One day after the national Martin Luther King, Jr. National Holiday, it is worthwhile to re-read his famous “Letter from a Birmingham Jail.” There had been coordinated protests against segregation in Birmingham, Alabama, in 1963. King had already devised his winning strategy against segregation: nonviolence in a way to force the rest of America, which was not paying attention in large part to southern segregation, to see the injustice.
King’s strategy was brilliant, but with qualifications. It would only work in a free and largely non-racist society. Nonviolent protest had been successful with Mohandas K. “Mahatma” Gandhi in India, where again, the British governors had, for the most part, responded with tolerance and caution. King wagered that when average, mostly non-racist, whites saw the beatings, the use of fire hoses, and dogs, they would become incensed and demand change. They did. However, he also had a powerful tool on his side, the American news media, which was ideologically aligned with the civil rights movement. Thus, they dutifully (and correctly) showed the abuses by police, while 50 years later in Portland with genuine violent riots, they were again aligned with the protestors—only this time they made lawless mobs into sympathetic figures or covered them not at all.

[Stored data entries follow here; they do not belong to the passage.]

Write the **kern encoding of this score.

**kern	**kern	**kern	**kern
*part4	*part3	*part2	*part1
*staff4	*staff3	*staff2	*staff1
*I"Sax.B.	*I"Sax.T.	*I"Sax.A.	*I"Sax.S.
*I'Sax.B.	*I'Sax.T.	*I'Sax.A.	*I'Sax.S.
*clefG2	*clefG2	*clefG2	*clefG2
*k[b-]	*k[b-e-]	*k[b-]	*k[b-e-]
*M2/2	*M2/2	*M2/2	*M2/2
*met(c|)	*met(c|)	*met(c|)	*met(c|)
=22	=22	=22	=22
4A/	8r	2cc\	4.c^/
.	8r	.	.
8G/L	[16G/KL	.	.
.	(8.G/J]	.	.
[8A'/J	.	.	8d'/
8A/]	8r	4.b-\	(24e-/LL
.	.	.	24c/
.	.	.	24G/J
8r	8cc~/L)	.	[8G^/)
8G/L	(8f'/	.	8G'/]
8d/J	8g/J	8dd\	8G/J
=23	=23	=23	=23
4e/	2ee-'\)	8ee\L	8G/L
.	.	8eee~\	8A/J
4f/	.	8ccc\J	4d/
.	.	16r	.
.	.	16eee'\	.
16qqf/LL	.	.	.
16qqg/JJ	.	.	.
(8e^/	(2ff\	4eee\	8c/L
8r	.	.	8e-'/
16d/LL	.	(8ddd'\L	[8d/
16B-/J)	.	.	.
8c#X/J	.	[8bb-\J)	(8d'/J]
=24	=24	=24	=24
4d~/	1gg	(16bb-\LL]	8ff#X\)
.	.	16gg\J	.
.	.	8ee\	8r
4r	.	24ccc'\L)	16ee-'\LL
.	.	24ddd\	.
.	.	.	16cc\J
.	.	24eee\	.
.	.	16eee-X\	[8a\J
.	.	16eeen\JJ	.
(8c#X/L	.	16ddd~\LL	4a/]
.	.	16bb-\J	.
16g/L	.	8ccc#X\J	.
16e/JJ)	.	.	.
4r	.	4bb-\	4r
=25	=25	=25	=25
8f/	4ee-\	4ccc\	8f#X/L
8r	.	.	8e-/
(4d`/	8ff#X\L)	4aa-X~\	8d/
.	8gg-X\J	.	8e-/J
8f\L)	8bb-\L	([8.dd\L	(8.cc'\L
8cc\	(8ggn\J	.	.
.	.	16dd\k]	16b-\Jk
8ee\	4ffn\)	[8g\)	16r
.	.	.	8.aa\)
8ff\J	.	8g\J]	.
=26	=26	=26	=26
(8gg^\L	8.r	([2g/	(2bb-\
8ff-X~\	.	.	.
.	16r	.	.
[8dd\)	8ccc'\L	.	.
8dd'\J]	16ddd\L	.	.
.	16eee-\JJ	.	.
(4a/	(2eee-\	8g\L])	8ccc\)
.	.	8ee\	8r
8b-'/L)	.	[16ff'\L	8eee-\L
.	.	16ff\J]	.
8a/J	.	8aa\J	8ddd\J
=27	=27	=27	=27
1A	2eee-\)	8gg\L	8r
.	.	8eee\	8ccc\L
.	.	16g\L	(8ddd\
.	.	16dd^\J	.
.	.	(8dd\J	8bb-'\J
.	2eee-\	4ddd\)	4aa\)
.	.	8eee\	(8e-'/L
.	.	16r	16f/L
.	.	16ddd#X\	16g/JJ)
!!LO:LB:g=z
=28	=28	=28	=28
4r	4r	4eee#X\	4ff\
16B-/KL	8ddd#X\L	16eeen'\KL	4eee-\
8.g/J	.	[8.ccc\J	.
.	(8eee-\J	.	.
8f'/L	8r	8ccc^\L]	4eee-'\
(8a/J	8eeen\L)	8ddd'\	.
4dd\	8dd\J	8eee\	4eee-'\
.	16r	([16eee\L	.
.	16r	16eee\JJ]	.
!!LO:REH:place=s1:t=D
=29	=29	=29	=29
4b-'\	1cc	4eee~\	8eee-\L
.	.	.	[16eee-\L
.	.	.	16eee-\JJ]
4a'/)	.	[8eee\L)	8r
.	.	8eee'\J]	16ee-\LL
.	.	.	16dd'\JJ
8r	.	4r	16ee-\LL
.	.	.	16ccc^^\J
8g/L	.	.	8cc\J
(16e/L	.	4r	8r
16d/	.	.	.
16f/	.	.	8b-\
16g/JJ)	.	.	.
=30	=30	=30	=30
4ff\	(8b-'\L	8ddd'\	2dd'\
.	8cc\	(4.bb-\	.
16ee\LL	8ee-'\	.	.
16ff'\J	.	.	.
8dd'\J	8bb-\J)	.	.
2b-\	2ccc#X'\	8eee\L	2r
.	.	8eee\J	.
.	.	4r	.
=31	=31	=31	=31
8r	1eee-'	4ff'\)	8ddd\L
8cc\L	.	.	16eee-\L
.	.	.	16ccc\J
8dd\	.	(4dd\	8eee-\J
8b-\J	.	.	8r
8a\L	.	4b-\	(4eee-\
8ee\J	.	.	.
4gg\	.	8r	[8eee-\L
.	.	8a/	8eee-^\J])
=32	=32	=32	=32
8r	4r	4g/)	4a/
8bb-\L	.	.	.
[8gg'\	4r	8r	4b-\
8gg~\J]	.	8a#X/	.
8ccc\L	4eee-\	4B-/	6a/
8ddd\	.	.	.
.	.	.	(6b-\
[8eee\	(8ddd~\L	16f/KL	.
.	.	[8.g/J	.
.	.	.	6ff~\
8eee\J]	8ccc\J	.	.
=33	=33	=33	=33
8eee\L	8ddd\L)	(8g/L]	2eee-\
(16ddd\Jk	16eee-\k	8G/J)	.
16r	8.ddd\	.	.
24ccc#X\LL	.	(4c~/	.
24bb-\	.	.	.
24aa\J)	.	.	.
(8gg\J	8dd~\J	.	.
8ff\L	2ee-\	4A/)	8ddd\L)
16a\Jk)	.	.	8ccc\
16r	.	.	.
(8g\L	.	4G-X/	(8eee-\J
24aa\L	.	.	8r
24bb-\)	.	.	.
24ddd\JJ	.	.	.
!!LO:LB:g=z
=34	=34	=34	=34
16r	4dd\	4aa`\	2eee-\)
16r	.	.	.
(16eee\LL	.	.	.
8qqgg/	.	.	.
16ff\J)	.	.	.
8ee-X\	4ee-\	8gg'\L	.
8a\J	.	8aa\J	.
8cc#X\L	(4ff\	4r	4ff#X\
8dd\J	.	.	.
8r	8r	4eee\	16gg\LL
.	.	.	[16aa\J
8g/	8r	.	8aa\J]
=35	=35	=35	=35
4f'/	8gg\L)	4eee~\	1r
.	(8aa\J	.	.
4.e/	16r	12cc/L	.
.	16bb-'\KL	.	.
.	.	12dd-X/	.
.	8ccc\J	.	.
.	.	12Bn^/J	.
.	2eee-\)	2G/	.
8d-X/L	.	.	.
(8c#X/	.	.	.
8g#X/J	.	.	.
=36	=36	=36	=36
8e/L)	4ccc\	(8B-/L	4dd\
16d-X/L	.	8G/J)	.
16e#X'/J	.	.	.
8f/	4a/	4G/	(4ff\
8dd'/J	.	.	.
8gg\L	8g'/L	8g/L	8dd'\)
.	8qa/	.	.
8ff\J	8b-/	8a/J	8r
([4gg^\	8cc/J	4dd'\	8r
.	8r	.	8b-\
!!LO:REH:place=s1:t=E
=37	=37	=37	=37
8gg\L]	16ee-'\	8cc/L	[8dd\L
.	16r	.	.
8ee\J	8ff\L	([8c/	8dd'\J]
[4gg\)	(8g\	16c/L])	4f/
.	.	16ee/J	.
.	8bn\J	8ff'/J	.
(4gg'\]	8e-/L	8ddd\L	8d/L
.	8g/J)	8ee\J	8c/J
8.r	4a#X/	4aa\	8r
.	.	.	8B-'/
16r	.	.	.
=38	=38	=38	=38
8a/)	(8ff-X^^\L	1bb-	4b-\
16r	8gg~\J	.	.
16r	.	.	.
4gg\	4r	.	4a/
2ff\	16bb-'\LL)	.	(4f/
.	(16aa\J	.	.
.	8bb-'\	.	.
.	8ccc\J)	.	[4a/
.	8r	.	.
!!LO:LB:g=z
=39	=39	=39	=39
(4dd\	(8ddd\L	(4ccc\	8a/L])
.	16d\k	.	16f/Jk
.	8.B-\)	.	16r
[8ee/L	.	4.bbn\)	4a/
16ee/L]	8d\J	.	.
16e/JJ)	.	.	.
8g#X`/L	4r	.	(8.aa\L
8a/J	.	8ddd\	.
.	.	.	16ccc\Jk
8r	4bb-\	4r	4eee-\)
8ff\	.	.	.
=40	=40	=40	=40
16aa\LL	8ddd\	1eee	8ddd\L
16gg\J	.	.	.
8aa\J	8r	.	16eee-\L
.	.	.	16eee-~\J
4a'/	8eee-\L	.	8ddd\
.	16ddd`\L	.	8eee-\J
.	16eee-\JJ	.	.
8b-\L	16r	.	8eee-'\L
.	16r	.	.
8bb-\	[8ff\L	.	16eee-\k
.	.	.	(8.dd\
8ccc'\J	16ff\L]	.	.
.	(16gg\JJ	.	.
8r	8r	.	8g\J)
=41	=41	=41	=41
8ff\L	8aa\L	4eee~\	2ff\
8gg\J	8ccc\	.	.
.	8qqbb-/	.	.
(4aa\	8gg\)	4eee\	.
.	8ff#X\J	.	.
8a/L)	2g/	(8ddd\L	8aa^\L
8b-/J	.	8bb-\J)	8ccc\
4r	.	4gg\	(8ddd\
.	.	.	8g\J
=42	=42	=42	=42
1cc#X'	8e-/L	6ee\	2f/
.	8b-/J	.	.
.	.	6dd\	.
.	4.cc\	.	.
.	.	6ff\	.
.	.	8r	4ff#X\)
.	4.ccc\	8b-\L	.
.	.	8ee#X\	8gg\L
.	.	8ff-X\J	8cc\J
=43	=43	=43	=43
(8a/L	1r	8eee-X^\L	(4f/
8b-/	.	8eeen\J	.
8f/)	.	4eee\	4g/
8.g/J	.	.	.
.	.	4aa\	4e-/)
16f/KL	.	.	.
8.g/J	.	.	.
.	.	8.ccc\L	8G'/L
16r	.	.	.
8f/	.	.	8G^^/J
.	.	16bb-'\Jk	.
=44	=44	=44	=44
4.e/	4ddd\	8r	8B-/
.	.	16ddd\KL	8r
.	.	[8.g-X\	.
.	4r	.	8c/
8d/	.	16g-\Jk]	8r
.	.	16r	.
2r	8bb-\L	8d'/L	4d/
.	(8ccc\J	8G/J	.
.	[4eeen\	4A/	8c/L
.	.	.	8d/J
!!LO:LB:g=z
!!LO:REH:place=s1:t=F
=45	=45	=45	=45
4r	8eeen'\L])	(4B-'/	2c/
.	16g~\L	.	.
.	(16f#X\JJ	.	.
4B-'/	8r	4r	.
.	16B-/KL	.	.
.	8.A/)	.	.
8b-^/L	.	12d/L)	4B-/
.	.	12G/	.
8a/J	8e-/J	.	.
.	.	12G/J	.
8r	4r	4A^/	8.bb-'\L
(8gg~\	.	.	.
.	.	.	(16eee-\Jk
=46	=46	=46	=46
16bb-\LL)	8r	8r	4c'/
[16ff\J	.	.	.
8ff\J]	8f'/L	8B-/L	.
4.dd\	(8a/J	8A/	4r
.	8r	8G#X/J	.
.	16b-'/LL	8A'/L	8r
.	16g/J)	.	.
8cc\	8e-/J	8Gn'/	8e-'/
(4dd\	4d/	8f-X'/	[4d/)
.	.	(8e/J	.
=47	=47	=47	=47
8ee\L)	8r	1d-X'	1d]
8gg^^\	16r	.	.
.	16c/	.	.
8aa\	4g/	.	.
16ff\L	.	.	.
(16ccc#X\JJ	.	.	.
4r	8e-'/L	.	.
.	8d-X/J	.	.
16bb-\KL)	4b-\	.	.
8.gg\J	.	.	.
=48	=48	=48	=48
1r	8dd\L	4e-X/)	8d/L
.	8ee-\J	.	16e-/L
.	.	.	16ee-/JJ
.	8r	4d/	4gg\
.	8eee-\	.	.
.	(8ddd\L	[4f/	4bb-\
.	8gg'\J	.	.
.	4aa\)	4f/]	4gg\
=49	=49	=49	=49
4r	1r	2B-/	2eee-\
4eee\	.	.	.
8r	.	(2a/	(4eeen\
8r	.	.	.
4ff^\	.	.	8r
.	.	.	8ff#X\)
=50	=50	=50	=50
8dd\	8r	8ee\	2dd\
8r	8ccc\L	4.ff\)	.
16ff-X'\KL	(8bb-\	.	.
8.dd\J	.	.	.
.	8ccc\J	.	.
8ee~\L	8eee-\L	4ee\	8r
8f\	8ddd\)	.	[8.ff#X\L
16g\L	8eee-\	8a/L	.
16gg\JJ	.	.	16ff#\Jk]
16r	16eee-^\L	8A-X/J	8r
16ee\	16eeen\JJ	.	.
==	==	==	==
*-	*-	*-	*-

By working within a largely non-racist, tolerant, Western (and Christian) culture, King’s appeals fell on eager ears. People were ready to right the wrongs of the past. However, it is imperative to note that such marches would never have even taken place in Communist China, the USSR, or Hitler’s Germany. People such as King and Gandhi would have been exterminated long before their careers even started. Can anyone name one mass protest march in Nazi Germany?